The building has an aluminum sculpture titled "Venus and Manhattan" by Wheeler Williams of Venus. The statue is roughly 16 ft by 9 ft, and upon its construction was praised by William Adams Delano, Robert W. Dowling, and Francis Keally (the president of the Municipal Art Society). Parts of the statue protruded 18 in over the building line, and Parke-Bernet agreed to pay $25 per year to 'rent' the space occupied by the statue.

== History ==
=== Parke-Bernet, 1949–1987 ===
Parke-Bernet, an American auction house, had previously been headquartered at 30 East 57th Street. The galleries there which were considered very lavish. The New York Times wrote in 1949 that they were "always looked on as the most luxurious auction rooms in the world." In June 1949, after auctioning the Joseph Brummer art collection, Parke-Bernet ended auctions for the summer as its headquarters were to be torn down and a new building be constructed to hold the galleries. While the building was under construction, the auction house was based in the Brummer Gallery.

The lot at 980 Madison Avenue had previously been occupied by a house owned by Seth Milliken and five rowhouses. Walker & Poor designed the building in a modern style, and it was opened on November 10, 1949. The opening ceremony had around 2,500 attendees and speakers included Hiram H. Parke, Robert W. Dowling and Leslie A. Hyam. The move led to the development of an art market on upper Madison Avenue. In March 1966 Peregrine Pollen, then president of Sotheby Parke Bernet, used the building for a concert by pianist Philippe Entremont. In 1967, a brownstone neighboring the galleries caught fire, and 200 people were evacuated from the building. None of the exhibits were damaged.
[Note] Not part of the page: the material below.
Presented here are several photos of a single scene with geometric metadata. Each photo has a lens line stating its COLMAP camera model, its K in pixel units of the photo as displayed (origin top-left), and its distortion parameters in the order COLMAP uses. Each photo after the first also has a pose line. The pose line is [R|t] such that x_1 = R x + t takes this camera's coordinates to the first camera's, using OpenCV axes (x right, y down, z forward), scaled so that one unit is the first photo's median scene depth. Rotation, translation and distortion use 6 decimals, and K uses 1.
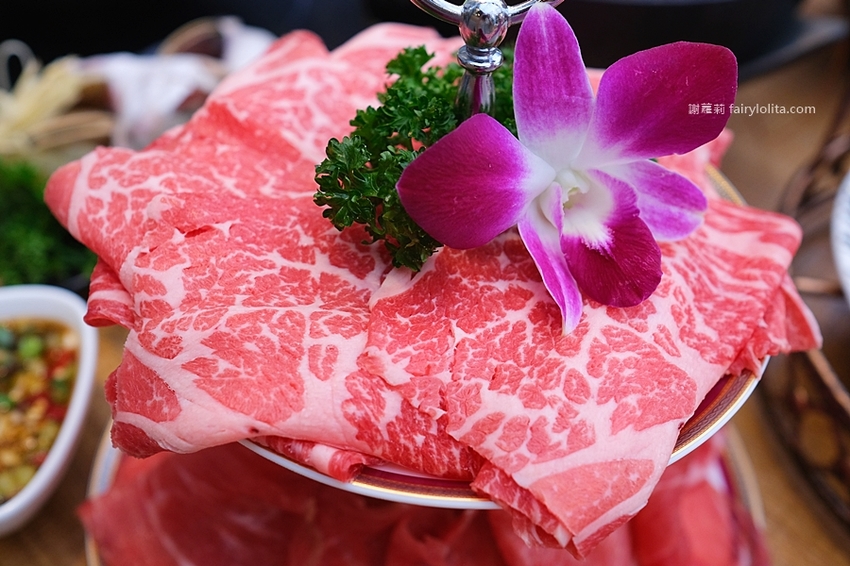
lens RADIAL K [[976.7, 0, 398.0], [0, 976.7, 283.6], [0, 0, 1]] dist [-0.075079, -0.001349]
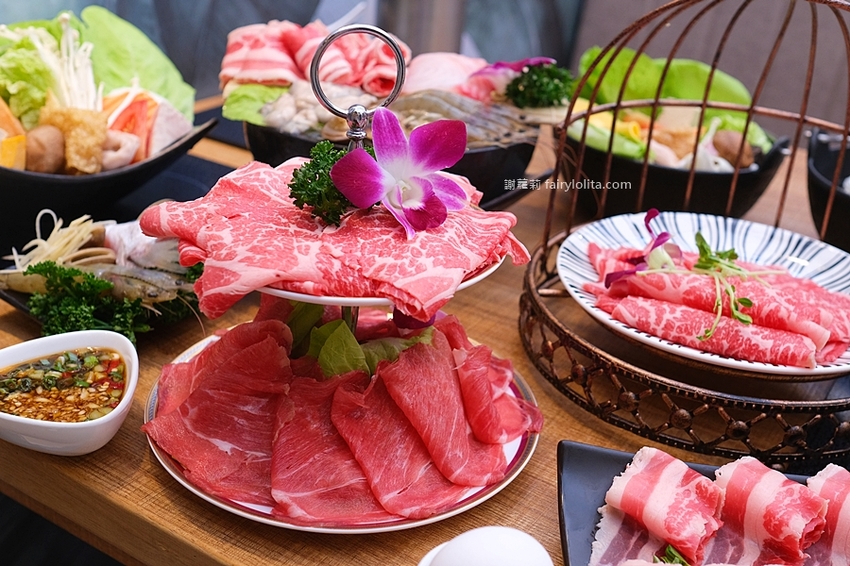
lens RADIAL K [[996.8, 0, 425.0], [0, 996.8, 283.0], [0, 0, 1]] dist [-0.035565, -0.013591]
pose [[0.977039, -0.073811, 0.199865, -0.258566], [0.132427, 0.945246, -0.298282, 0.838765], [-0.166905, 0.317901, 0.933317, -1.119396]]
On June 9, 1987, Sotheby Parke-Bernet announced that it was closing the galleries, causing an uproar in the New York City art community. Klaus Perls, a German art dealer, said I am shattered by the news. I thought that Sotheby's was the greatest asset to the art market in New York that could be imagined. I think a lot of the glamour that has characterized the art market in New York over the last 20 years is going to disappear when Sotheby's leaves the premises. Parke-Bernet relocated to its York Avenue galleries. The building was then divided into small rooms for tenants and included in the Upper East Side Historic District.

=== Gagosian, 1987–present ===
Also in 1987, Larry Gagosian leased a small office there, gradually growing into it a multi-floor operation that eventually spanned nearly half the entire building. The gallery's first show there, “Jasper Johns: The Maps,” opened in February 1989.

In the 2000 A.I.A. Guide to New York City the building was described as "an insipid box unrelated to any cultural values."

In 2006, Aby Rosen offered to restore the building to its original appearance, but made the offer contingent upon being able to construct a 30-story glass tower on top of the galleries. The tower was designed by Norman Foster and supported by prominent figures such as Jeff Koons, Tory Burch, and Ronald Perelman. However, many in New York disliked the proposed design. After Manhattan Community Board 7 voted against the proposal in October 2006, the New York City Landmarks Commission also reviewed the proposal and rejected it in January 2007. Rosen and Foster then proposed a new, six story addition in May 2008, and in November 2009 a smaller, five story addition was accepted. The proposal had not been started in 2013 and Aby Rosen put the property on the market.

In 2019 Ramy Brook, a fashion house, opened a flagship store at the location. Rosen's company, RFR Holding, obtained a $238 million commercial mortgage-backed security loan for the building in 2021. At the time, Rosen was spending money to renovate the building and attract art-related tenants. Two women's clothing stores leased space at 980 Madison Avenue in early 2023. RFR proposed leasing 85 percent of the building's space to Bloomberg Philanthropies in October 2023, displacing Gagosian from the site.